▶ [Dataset]:
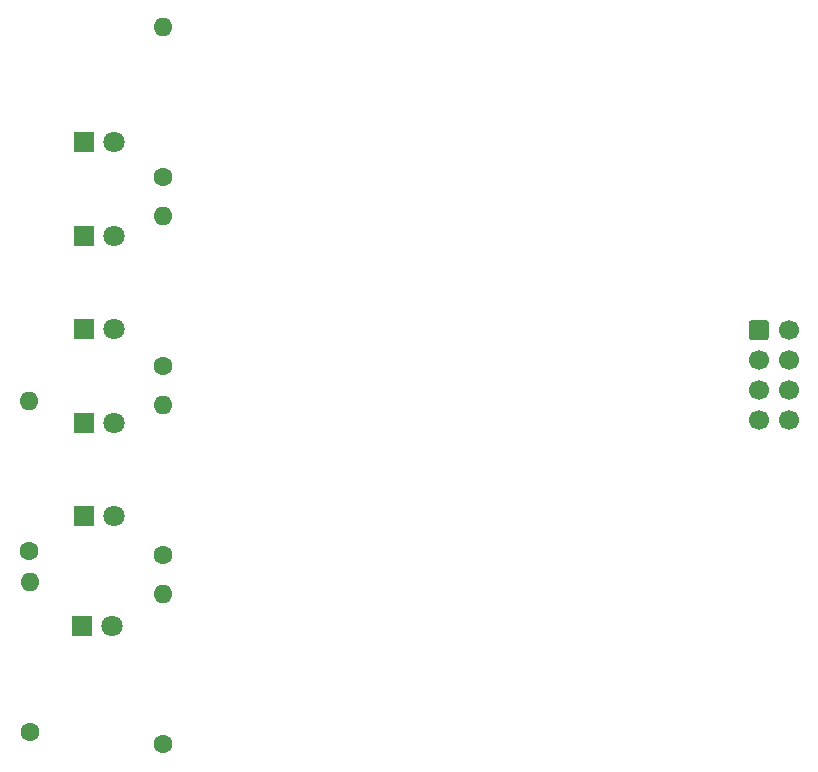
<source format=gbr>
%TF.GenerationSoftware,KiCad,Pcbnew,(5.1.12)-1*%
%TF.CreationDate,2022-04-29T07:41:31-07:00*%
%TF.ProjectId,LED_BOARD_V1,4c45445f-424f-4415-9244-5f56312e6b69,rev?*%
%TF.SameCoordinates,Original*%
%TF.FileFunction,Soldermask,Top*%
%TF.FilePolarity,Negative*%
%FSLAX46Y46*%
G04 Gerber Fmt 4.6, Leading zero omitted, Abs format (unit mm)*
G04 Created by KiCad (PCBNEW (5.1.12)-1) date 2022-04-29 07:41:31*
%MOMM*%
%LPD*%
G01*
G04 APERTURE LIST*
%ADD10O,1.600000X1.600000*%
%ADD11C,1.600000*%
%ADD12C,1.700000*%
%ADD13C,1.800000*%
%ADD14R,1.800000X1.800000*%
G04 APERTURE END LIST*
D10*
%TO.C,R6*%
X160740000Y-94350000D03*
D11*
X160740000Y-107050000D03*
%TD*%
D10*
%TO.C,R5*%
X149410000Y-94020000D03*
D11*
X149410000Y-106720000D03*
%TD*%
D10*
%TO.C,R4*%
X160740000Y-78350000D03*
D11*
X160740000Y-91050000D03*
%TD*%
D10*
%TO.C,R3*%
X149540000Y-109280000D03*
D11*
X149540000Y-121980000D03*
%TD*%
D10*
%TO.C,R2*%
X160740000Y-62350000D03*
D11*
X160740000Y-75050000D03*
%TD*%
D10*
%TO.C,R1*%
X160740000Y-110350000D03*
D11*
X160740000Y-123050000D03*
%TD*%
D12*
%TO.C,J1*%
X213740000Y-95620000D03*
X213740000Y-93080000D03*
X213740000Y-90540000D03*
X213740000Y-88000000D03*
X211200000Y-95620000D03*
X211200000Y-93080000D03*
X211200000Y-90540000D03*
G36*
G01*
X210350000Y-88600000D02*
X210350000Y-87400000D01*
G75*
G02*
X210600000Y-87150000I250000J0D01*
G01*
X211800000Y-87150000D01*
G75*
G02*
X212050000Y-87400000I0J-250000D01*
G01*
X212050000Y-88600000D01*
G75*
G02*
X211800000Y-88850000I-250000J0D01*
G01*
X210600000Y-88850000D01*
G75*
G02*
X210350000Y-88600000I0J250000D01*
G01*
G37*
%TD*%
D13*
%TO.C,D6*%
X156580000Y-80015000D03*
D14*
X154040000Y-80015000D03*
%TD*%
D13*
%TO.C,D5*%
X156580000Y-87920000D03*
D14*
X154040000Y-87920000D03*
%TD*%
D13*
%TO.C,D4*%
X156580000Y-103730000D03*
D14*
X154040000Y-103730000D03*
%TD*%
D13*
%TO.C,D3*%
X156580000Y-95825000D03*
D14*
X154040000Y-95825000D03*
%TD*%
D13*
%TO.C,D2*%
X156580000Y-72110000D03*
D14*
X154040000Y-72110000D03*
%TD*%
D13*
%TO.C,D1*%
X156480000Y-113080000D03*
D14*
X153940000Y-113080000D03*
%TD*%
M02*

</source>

...

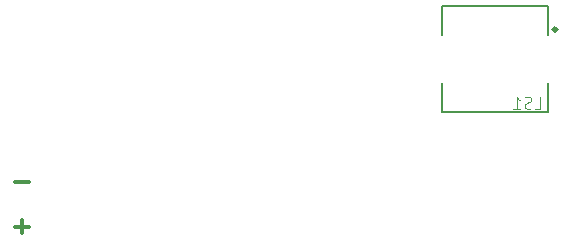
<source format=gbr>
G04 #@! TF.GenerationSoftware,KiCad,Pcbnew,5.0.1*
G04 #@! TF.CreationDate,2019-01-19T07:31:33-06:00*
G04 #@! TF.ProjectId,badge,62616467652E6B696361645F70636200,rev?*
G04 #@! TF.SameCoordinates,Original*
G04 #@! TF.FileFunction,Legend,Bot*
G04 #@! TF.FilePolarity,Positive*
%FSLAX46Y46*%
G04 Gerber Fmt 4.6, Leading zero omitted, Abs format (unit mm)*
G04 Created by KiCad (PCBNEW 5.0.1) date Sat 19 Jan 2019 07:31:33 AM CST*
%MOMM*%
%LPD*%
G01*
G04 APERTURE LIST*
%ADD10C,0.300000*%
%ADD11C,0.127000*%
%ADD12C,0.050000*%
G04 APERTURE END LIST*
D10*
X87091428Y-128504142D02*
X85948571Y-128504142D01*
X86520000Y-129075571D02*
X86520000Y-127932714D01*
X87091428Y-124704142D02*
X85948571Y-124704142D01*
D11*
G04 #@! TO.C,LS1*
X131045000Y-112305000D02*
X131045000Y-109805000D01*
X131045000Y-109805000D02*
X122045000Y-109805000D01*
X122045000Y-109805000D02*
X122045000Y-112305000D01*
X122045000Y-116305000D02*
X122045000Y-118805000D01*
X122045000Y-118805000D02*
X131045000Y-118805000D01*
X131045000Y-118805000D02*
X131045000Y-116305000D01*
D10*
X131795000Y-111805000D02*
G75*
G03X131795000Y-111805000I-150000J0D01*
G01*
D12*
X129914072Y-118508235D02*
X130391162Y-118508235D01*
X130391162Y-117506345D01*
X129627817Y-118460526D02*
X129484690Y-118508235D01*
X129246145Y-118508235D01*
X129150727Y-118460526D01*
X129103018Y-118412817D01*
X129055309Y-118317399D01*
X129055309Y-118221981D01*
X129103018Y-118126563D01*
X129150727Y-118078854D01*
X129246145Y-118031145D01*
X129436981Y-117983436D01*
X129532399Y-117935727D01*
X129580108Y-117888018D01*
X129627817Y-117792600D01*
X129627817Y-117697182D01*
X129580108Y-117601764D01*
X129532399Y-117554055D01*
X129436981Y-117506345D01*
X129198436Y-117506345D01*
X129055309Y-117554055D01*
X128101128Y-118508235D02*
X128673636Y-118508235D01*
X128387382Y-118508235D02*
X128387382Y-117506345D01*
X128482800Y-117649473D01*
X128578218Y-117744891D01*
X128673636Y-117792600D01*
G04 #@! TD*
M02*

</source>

--

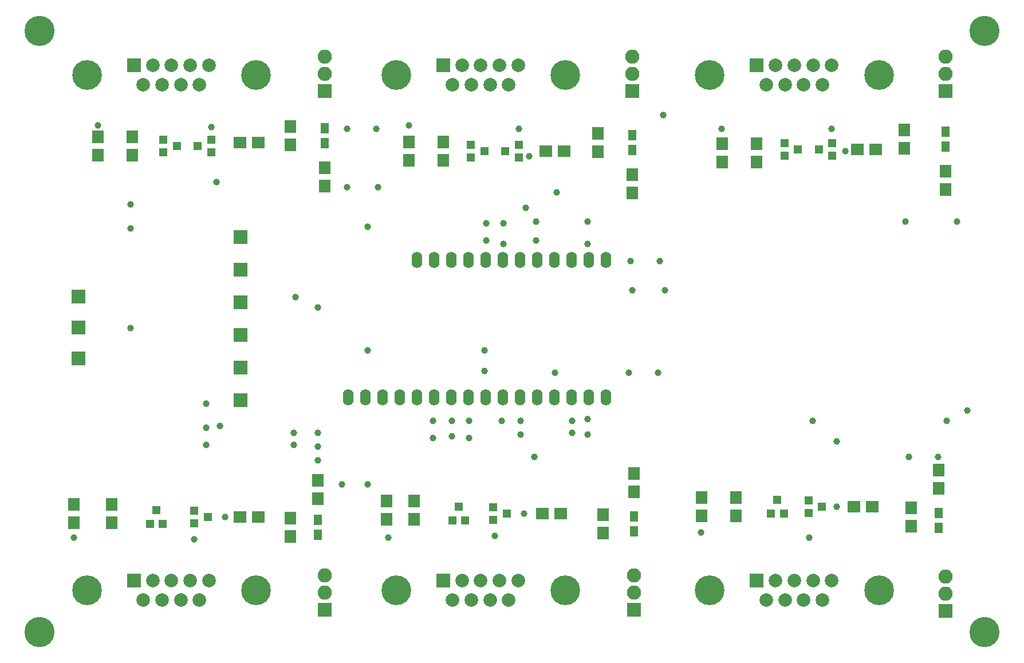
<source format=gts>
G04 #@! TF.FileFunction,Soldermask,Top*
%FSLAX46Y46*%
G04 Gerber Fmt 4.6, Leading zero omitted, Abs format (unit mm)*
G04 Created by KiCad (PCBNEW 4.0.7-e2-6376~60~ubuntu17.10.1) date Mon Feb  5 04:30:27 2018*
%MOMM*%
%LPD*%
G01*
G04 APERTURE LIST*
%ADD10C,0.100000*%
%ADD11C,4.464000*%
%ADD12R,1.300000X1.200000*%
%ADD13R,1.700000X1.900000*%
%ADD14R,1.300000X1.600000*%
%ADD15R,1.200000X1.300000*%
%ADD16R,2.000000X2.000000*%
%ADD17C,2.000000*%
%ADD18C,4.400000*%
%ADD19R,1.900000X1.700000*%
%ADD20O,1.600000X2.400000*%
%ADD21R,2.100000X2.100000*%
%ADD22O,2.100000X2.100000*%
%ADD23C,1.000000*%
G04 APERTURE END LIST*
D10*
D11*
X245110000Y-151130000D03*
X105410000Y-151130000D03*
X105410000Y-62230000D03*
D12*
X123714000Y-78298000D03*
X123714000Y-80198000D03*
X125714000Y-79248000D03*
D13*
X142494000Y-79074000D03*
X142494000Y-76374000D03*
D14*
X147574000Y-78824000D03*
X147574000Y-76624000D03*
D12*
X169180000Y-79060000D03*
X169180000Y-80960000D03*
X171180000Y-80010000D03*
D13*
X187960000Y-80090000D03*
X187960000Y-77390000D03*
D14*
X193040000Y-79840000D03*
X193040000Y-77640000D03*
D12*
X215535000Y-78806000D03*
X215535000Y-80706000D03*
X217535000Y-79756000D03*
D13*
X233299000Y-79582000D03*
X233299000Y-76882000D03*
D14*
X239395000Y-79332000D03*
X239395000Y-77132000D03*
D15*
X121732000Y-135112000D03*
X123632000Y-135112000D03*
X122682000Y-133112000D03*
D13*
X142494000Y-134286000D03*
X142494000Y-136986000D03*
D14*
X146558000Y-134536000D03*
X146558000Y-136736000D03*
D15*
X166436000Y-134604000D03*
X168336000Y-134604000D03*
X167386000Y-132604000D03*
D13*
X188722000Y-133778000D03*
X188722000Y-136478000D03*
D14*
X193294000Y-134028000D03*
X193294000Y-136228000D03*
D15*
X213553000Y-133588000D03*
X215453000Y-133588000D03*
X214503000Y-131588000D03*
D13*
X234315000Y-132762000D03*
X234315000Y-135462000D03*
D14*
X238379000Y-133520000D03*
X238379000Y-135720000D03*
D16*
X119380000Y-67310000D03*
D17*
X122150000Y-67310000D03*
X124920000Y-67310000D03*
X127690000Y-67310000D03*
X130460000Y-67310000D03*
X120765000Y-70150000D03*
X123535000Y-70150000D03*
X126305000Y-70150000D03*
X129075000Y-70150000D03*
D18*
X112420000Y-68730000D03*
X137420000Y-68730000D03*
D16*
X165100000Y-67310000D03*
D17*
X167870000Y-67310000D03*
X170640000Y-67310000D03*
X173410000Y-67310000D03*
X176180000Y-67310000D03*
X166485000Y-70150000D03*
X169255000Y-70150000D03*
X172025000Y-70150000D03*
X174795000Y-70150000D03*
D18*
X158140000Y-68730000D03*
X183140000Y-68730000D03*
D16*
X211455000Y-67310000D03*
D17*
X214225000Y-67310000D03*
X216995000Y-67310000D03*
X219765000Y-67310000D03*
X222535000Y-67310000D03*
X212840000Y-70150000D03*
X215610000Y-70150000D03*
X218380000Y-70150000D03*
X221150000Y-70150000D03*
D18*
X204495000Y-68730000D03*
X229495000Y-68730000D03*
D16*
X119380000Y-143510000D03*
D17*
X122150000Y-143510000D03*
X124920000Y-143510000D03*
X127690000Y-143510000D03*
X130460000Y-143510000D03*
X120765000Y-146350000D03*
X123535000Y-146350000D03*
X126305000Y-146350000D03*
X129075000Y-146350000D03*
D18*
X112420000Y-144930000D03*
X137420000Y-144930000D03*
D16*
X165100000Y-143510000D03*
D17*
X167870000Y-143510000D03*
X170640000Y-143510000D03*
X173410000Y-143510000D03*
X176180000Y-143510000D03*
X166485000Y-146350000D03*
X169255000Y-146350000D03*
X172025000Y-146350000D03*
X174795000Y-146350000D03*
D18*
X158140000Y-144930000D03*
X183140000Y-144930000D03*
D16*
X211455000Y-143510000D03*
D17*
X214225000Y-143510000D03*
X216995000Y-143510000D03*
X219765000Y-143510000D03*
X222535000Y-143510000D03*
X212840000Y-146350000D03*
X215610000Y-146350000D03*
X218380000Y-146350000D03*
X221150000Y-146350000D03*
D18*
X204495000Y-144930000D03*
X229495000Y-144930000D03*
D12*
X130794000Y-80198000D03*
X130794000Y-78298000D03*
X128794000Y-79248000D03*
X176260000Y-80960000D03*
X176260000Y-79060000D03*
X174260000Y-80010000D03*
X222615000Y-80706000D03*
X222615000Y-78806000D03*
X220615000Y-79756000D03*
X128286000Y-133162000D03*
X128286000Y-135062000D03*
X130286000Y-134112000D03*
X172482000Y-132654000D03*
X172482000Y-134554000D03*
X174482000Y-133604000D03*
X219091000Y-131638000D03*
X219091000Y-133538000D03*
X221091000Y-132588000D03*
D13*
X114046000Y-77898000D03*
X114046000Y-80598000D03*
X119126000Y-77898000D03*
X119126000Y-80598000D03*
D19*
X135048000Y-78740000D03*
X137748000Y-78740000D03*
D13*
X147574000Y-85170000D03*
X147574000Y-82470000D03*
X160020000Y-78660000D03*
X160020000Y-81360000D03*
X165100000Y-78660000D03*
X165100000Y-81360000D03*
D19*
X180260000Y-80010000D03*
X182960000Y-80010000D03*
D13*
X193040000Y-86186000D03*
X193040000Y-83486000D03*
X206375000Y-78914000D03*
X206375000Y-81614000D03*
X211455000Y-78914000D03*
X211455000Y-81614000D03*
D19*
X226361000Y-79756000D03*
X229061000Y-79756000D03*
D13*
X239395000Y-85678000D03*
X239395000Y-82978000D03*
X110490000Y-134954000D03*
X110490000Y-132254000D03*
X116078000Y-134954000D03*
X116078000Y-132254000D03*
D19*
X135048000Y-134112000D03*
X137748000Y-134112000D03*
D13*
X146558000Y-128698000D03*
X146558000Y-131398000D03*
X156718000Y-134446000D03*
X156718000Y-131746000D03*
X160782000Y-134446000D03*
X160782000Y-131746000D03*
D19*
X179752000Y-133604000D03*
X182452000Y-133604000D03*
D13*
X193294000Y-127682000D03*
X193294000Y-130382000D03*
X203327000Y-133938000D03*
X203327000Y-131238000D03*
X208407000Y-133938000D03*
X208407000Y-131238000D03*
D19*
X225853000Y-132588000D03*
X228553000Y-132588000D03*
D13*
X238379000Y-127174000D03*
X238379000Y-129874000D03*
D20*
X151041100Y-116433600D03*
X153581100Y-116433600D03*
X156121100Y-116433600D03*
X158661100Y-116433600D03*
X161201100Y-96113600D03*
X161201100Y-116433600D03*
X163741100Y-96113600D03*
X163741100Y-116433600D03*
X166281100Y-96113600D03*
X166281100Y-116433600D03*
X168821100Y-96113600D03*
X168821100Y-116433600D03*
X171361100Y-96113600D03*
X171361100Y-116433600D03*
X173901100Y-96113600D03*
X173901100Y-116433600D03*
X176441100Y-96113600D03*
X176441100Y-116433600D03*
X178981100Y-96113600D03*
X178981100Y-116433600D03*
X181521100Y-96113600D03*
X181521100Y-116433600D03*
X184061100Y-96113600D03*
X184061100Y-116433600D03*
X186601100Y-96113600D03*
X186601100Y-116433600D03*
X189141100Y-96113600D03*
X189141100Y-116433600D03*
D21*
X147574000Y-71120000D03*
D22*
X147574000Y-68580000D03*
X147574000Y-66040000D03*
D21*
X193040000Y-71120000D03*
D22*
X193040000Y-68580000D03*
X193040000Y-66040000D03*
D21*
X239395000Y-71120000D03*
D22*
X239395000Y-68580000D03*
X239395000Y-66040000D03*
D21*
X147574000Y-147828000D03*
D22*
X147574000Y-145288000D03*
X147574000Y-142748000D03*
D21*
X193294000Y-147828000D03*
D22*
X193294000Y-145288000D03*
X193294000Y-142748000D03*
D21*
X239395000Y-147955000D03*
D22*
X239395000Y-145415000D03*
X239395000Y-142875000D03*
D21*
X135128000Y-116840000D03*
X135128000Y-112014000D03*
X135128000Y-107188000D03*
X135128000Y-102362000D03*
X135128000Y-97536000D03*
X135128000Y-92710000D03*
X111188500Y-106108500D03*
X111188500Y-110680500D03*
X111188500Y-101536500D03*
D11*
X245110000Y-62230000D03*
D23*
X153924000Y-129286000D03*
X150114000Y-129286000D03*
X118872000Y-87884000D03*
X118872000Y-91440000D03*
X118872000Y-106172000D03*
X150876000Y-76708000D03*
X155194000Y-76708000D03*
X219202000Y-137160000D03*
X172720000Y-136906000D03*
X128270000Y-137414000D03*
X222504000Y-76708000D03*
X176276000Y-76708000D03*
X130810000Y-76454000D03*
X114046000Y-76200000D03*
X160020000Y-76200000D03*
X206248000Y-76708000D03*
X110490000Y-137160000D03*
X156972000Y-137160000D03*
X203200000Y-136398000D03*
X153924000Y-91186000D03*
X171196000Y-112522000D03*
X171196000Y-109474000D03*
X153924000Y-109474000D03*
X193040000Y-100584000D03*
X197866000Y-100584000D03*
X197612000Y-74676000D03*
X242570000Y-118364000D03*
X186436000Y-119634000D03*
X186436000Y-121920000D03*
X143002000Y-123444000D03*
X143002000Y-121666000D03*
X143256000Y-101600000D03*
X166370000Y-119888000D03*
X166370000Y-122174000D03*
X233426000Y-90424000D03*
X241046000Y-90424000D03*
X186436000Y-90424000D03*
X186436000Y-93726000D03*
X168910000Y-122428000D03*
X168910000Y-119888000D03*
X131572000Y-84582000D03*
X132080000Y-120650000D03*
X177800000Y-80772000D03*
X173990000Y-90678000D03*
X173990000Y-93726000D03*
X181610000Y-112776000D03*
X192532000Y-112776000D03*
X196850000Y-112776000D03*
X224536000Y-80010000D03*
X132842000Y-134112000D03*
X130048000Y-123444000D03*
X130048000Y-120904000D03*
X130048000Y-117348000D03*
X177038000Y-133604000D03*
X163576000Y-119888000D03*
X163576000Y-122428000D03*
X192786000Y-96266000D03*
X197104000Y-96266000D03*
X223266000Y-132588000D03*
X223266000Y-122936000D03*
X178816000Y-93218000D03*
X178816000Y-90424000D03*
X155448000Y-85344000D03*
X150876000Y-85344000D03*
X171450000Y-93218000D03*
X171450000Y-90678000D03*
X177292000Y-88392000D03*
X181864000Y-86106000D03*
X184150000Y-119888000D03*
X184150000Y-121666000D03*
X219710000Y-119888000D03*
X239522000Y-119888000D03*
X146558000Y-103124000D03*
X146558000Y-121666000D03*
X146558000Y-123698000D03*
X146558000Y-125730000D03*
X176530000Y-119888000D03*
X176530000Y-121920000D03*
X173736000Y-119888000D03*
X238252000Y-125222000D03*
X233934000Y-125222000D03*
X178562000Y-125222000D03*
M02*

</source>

▶ [Work instructions]: The answer must consist of each line from the data that includes the string "Created".

▶ [Reply]:
G04 Created by KiCad (PCBNEW (5.1.12)-1) date 2022-04-29 07:41:31*
G04 Created by KiCad (PCBNEW 5.0.1) date Sat 19 Jan 2019 07:31:33 AM CST*
G04 Created by KiCad (PCBNEW 4.0.7-e2-6376~60~ubuntu17.10.1) date Mon Feb  5 04:30:27 2018*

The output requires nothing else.